--- Data for analysis ---
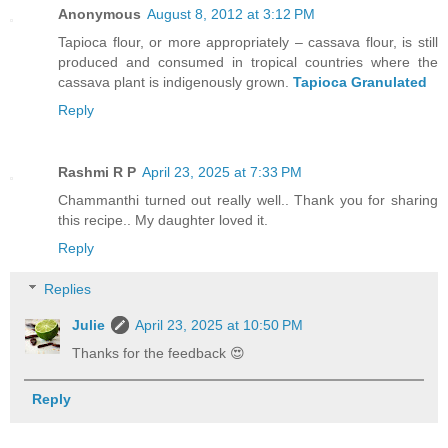
Anonymous
August 8, 2012 at 3:12 PM
Tapioca flour, or more appropriately – cassava flour, is still
produced and consumed in tropical countries where the
cassava plant is indigenously grown.
Tapioca Granulated
Reply
Rashmi R P
April 23, 2025 at 7:33 PM
Chammanthi turned out really well.. Thank you for sharing
this recipe.. My daughter loved it.
Reply
Replies
Julie
April 23, 2025 at 10:50 PM
Thanks for the feedback 😍
Reply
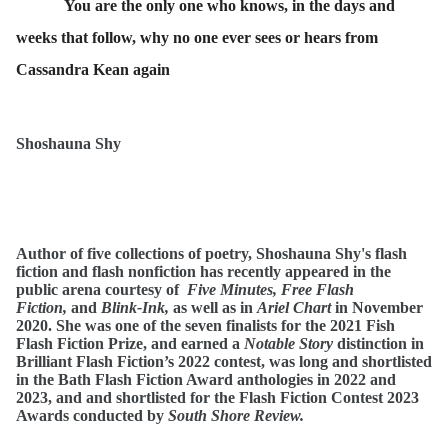
You are the only one who knows, in the days and
weeks that follow, why no one ever sees or hears from
Cassandra Kean again
Shoshauna Shy
Author of five collections of poetry, Shoshauna Shy's flash
fiction and flash nonfiction has recently appeared in the
public arena courtesy of
Five Minutes, Free Flash
Fiction,
and
Blink-Ink,
as well as in
Ariel Chart
in November
2020.
She was one of the seven finalists for the 2021 Fish
Flash Fiction Prize, and earned a
Notable Story
distinction in
Brilliant Flash Fiction’s 2022 contest, was long and shortlisted
in the Bath Flash Fiction Award anthologies in 2022 and
2023, and and shortlisted for the Flash Fiction Contest 2023
Awards conducted by
South Shore Review.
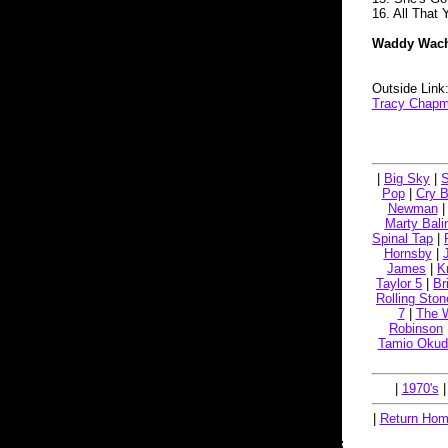
16. All That
Waddy Wachte
Outside Link
Tracy Chapm
|
Big Sky
|
S
Pop
|
Cry 
Newman
Marty Bali
Spinal Tap
|
Hornsby
|
James
|
K
Taylor 5
|
Br
Rolling Ston
7
|
The 
Robinson
Tamio Okud
|
1970's
|
Return Ho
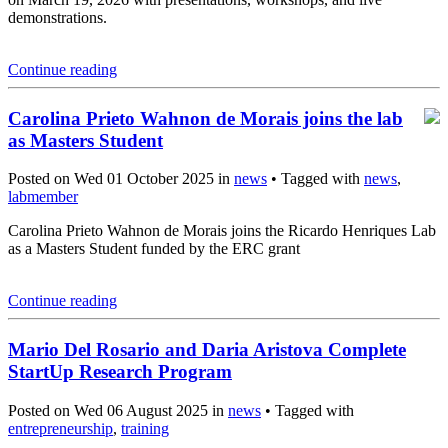
demonstrations.
Continue reading
Carolina Prieto Wahnon de Morais joins the lab
as Masters Student
Posted on Wed 01 October 2025 in
news
• Tagged with
news
,
labmember
Carolina Prieto Wahnon de Morais joins the Ricardo Henriques Lab
as a Masters Student funded by the ERC grant
Continue reading
Mario Del Rosario and Daria Aristova Complete
StartUp Research Program
Posted on Wed 06 August 2025 in
news
• Tagged with
entrepreneurship
,
training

--- Exercise instructions ---
Provide the listing above once more, exactly, with the pictures removed.

--- Exercise response ---
Anonymous
August 8, 2012 at 3:12 PM
Tapioca flour, or more appropriately – cassava flour, is still
produced and consumed in tropical countries where the
cassava plant is indigenously grown.
Tapioca Granulated
Reply
Rashmi R P
April 23, 2025 at 7:33 PM
Chammanthi turned out really well.. Thank you for sharing
this recipe.. My daughter loved it.
Reply
Replies
Julie
April 23, 2025 at 10:50 PM
Thanks for the feedback 😍
Reply
You are the only one who knows, in the days and
weeks that follow, why no one ever sees or hears from
Cassandra Kean again
Shoshauna Shy
Author of five collections of poetry, Shoshauna Shy's flash
fiction and flash nonfiction has recently appeared in the
public arena courtesy of
Five Minutes, Free Flash
Fiction,
and
Blink-Ink,
as well as in
Ariel Chart
in November
2020.
She was one of the seven finalists for the 2021 Fish
Flash Fiction Prize, and earned a
Notable Story
distinction in
Brilliant Flash Fiction’s 2022 contest, was long and shortlisted
in the Bath Flash Fiction Award anthologies in 2022 and
2023, and and shortlisted for the Flash Fiction Contest 2023
Awards conducted by
South Shore Review.
16. All That
Waddy Wachte
Outside Link
Tracy Chapm
|
Big Sky
|
S
Pop
|
Cry 
Newman
Marty Bali
Spinal Tap
|
Hornsby
|
James
|
K
Taylor 5
|
Br
Rolling Ston
7
|
The 
Robinson
Tamio Okud
|
1970's
|
Return Ho
demonstrations.
Continue reading
Carolina Prieto Wahnon de Morais joins the lab
as Masters Student
Posted on Wed 01 October 2025 in
news
• Tagged with
news
,
labmember
Carolina Prieto Wahnon de Morais joins the Ricardo Henriques Lab
as a Masters Student funded by the ERC grant
Continue reading
Mario Del Rosario and Daria Aristova Complete
StartUp Research Program
Posted on Wed 06 August 2025 in
news
• Tagged with
entrepreneurship
,
training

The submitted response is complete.